(Records)
=-=-=

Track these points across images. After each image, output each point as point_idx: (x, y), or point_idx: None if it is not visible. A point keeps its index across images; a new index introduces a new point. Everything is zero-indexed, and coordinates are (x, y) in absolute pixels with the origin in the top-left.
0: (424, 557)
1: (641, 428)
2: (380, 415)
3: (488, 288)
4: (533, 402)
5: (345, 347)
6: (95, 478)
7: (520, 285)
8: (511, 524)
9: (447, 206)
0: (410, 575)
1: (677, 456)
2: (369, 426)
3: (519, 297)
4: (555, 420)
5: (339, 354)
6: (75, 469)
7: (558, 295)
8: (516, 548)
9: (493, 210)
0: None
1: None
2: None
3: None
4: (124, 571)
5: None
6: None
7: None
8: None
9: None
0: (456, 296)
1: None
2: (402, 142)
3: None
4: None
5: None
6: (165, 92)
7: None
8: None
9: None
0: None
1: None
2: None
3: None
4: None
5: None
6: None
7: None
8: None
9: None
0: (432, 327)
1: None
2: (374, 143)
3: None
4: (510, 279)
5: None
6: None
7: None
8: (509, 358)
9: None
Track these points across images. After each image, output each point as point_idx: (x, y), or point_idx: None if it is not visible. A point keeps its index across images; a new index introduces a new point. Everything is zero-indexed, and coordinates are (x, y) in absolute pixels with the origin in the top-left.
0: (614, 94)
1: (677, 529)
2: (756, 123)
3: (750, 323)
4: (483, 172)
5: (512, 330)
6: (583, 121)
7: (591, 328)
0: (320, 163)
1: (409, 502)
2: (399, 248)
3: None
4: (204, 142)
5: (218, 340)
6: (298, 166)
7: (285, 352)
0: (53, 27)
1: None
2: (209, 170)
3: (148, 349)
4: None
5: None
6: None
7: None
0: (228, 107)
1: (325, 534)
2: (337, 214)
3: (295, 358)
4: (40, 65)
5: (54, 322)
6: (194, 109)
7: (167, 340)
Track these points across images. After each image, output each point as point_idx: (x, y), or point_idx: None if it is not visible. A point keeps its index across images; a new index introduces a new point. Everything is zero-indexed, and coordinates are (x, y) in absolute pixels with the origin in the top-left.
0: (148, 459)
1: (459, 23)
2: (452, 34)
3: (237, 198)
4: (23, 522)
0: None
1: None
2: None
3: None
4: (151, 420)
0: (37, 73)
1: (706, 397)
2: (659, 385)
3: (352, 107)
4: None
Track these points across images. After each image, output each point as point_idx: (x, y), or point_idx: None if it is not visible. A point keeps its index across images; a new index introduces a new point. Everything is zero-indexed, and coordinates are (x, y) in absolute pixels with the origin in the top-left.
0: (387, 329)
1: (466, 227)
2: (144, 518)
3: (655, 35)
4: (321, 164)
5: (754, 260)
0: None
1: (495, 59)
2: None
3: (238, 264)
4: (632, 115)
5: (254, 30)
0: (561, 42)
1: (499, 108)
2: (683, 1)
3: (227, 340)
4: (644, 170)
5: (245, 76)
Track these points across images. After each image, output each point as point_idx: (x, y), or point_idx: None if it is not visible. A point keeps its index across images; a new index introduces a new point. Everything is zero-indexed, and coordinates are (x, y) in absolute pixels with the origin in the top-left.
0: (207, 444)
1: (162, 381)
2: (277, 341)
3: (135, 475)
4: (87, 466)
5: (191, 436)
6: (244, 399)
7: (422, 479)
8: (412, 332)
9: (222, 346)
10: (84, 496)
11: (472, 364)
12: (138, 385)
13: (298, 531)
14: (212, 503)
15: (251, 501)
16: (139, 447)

=-=-=

Format everything from the start of the data down through the line containing "7: (167, 340)" as a numbered list, leaving out any blank lines.

1. Track these points across images. After each image, output each point as point_idx: (x, y), or point_idx: None if it is not visible. A point keeps its index across images; a new index introduces a new point. Everything is zero-indexed, and coordinates are (x, y) in absolute pixels with the origin in the top-left.
2. 0: (424, 557)
3. 1: (641, 428)
4. 2: (380, 415)
5. 3: (488, 288)
6. 4: (533, 402)
7. 5: (345, 347)
8. 6: (95, 478)
9. 7: (520, 285)
10. 8: (511, 524)
11. 9: (447, 206)
12. 0: (410, 575)
13. 1: (677, 456)
14. 2: (369, 426)
15. 3: (519, 297)
16. 4: (555, 420)
17. 5: (339, 354)
18. 6: (75, 469)
19. 7: (558, 295)
20. 8: (516, 548)
21. 9: (493, 210)
22. 0: None
23. 1: None
24. 2: None
25. 3: None
26. 4: (124, 571)
27. 5: None
28. 6: None
29. 7: None
30. 8: None
31. 9: None
32. 0: (456, 296)
33. 1: None
34. 2: (402, 142)
35. 3: None
36. 4: None
37. 5: None
38. 6: (165, 92)
39. 7: None
40. 8: None
41. 9: None
42. 0: None
43. 1: None
44. 2: None
45. 3: None
46. 4: None
47. 5: None
48. 6: None
49. 7: None
50. 8: None
51. 9: None
52. 0: (432, 327)
53. 1: None
54. 2: (374, 143)
55. 3: None
56. 4: (510, 279)
57. 5: None
58. 6: None
59. 7: None
60. 8: (509, 358)
61. 9: None
62. Track these points across images. After each image, output each point as point_idx: (x, y), or point_idx: None if it is not visible. A point keeps its index across images; a new index introduces a new point. Everything is zero-indexed, and coordinates are (x, y) in absolute pixels with the origin in the top-left.
63. 0: (614, 94)
64. 1: (677, 529)
65. 2: (756, 123)
66. 3: (750, 323)
67. 4: (483, 172)
68. 5: (512, 330)
69. 6: (583, 121)
70. 7: (591, 328)
71. 0: (320, 163)
72. 1: (409, 502)
73. 2: (399, 248)
74. 3: None
75. 4: (204, 142)
76. 5: (218, 340)
77. 6: (298, 166)
78. 7: (285, 352)
79. 0: (53, 27)
80. 1: None
81. 2: (209, 170)
82. 3: (148, 349)
83. 4: None
84. 5: None
85. 6: None
86. 7: None
87. 0: (228, 107)
88. 1: (325, 534)
89. 2: (337, 214)
90. 3: (295, 358)
91. 4: (40, 65)
92. 5: (54, 322)
93. 6: (194, 109)
94. 7: (167, 340)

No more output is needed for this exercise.